Work to complete
Omitting all images, give the entries that follow again exactly as they read.

[Raw data]

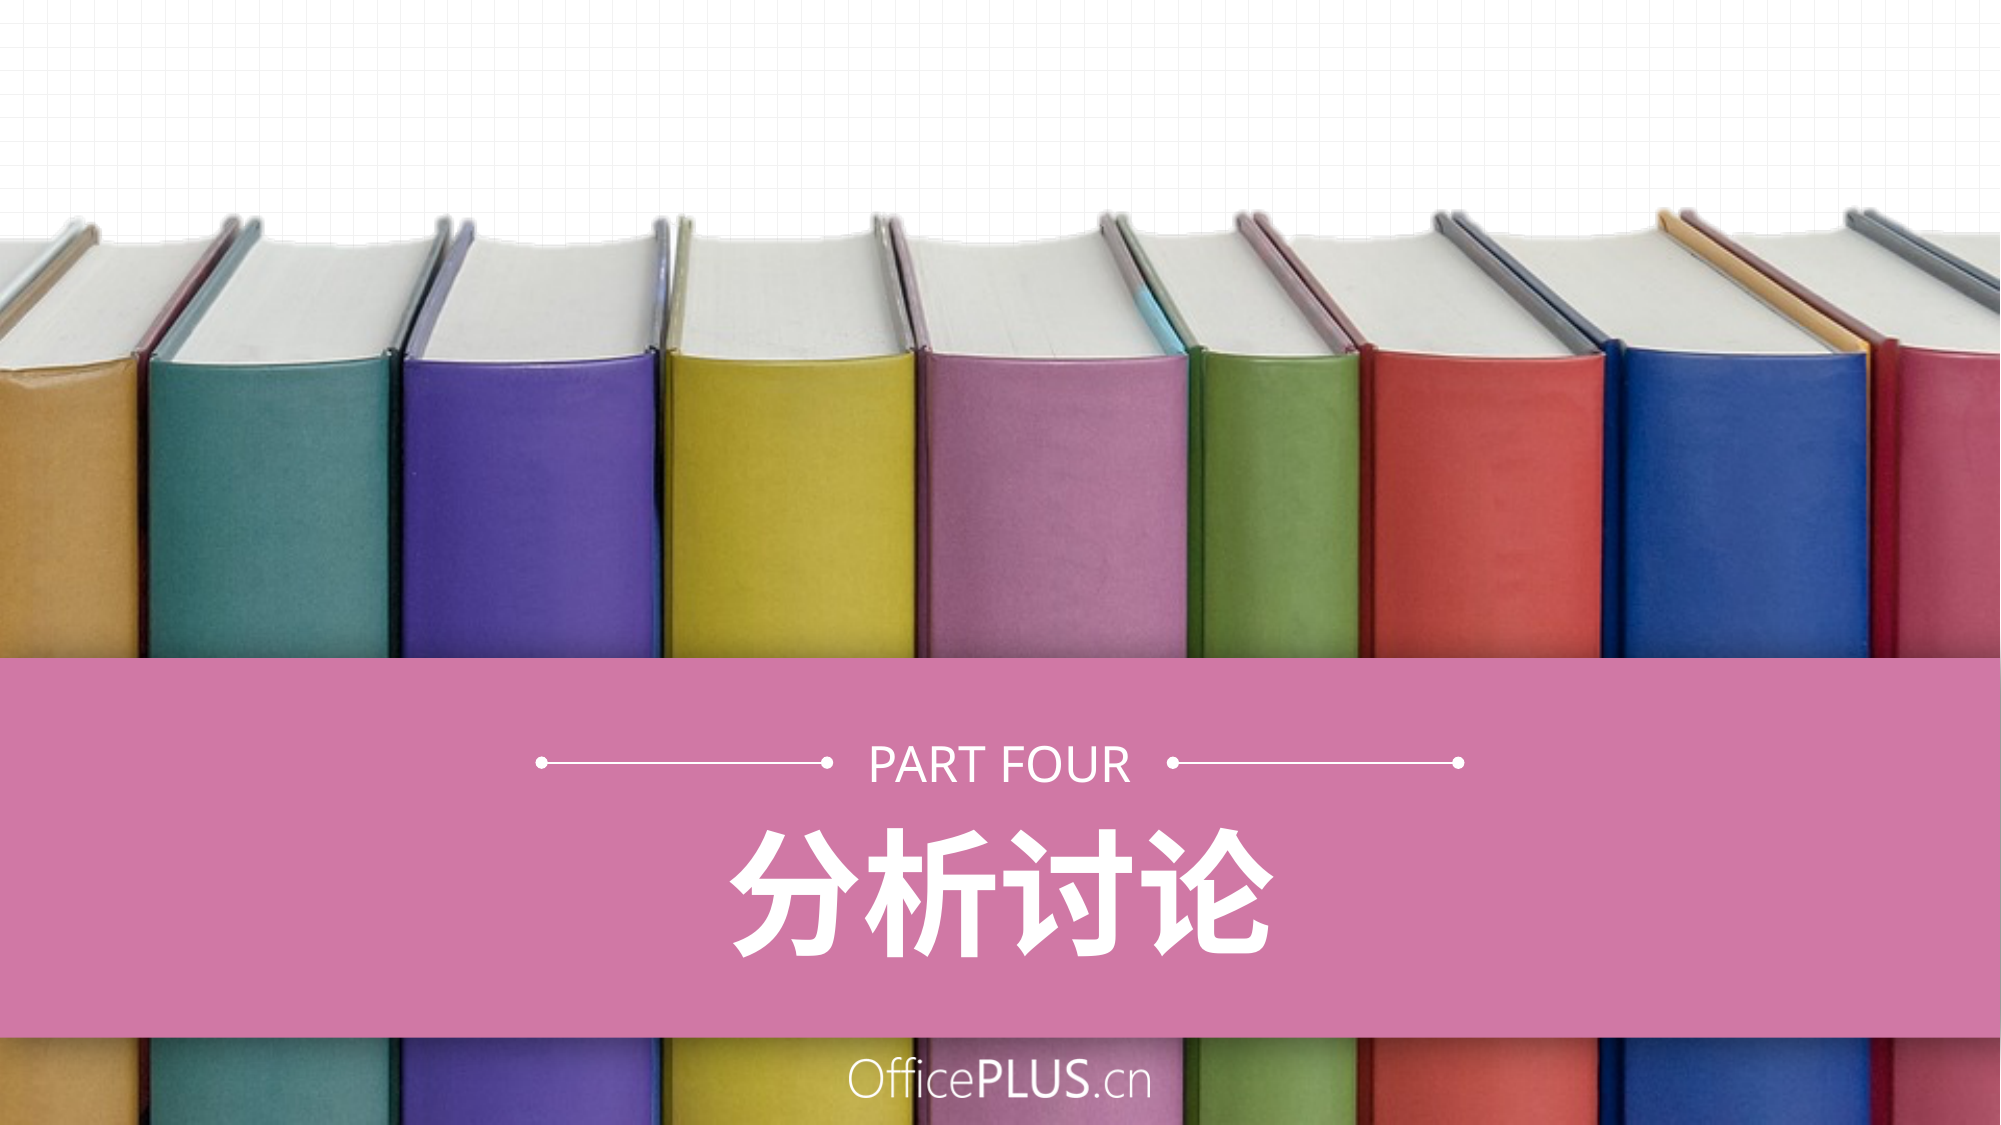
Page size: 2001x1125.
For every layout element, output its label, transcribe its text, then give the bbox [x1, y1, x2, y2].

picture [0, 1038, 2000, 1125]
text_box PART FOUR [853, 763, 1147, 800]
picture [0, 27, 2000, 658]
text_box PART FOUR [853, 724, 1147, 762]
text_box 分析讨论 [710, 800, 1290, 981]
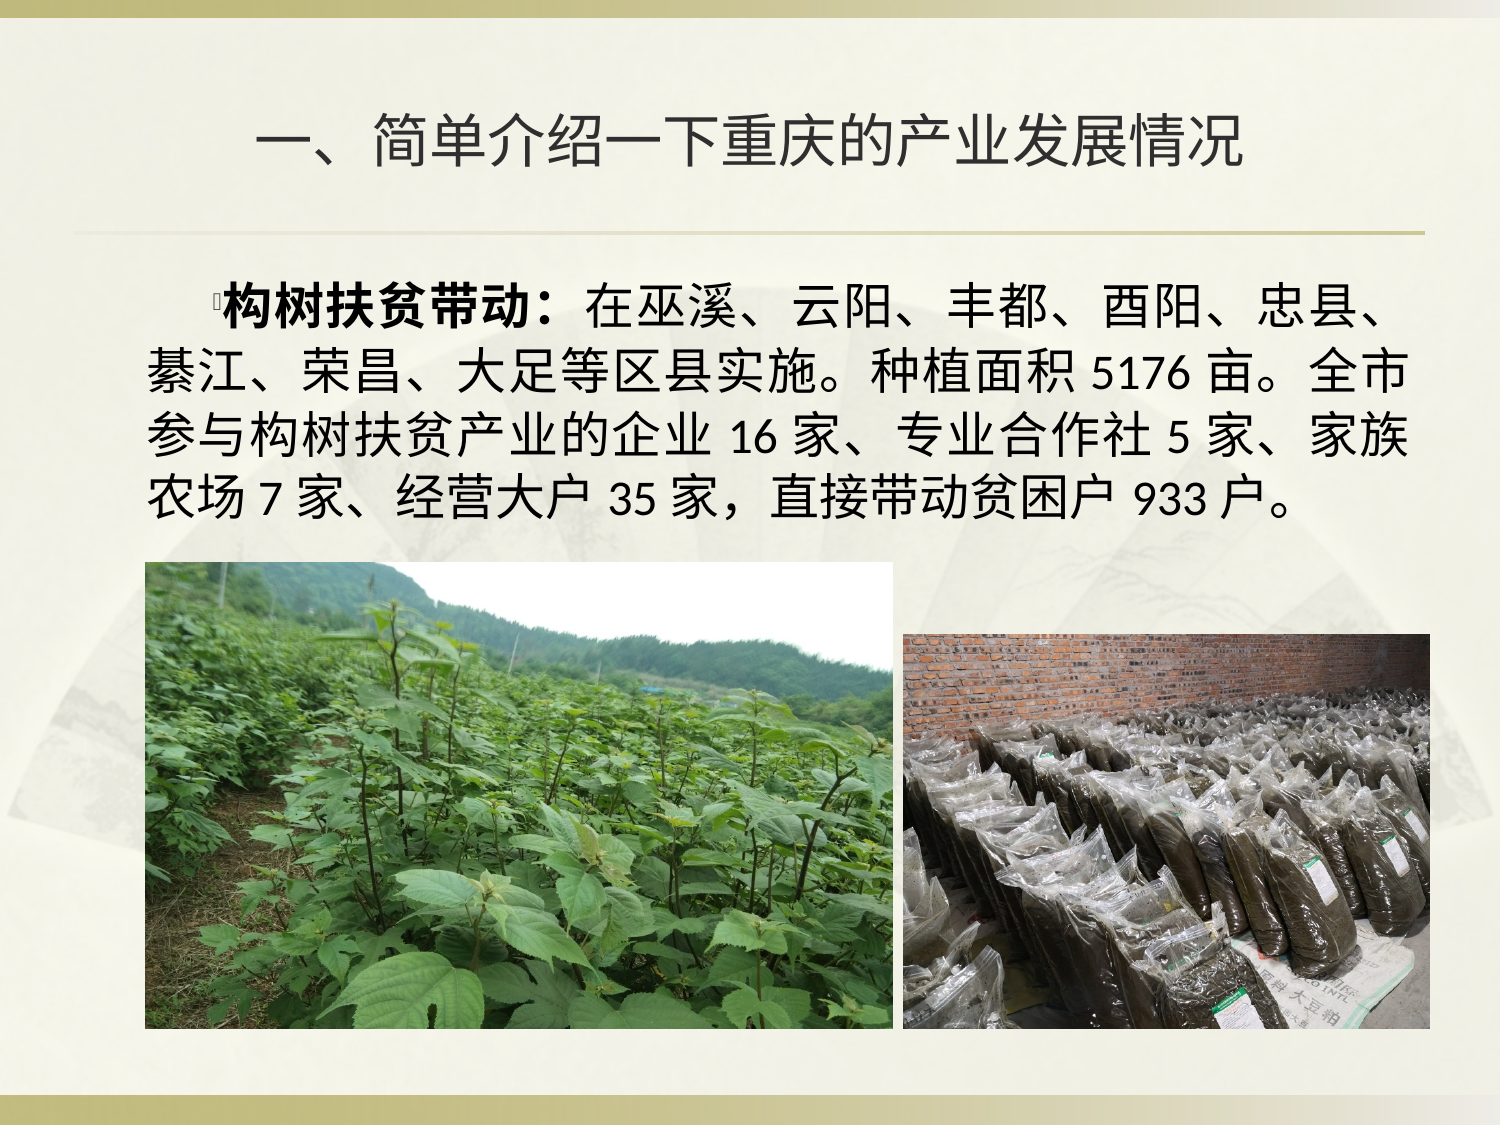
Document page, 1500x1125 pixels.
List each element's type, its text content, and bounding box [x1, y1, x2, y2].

[/Raw data]

Your response
Page size: 2001x1125.
For every layout element, output its label, transcribe its text, then give the bbox [x1, y1, x2, y2].

picture [0, 1038, 2000, 1125]
text_box PART FOUR [853, 763, 1147, 800]
picture [0, 27, 2000, 658]
text_box PART FOUR [853, 724, 1147, 762]
text_box 分析讨论 [710, 800, 1290, 981]
Document page, 1500x1125 pixels.
List each element's type, its text content, and bounding box [x1, y1, x2, y2].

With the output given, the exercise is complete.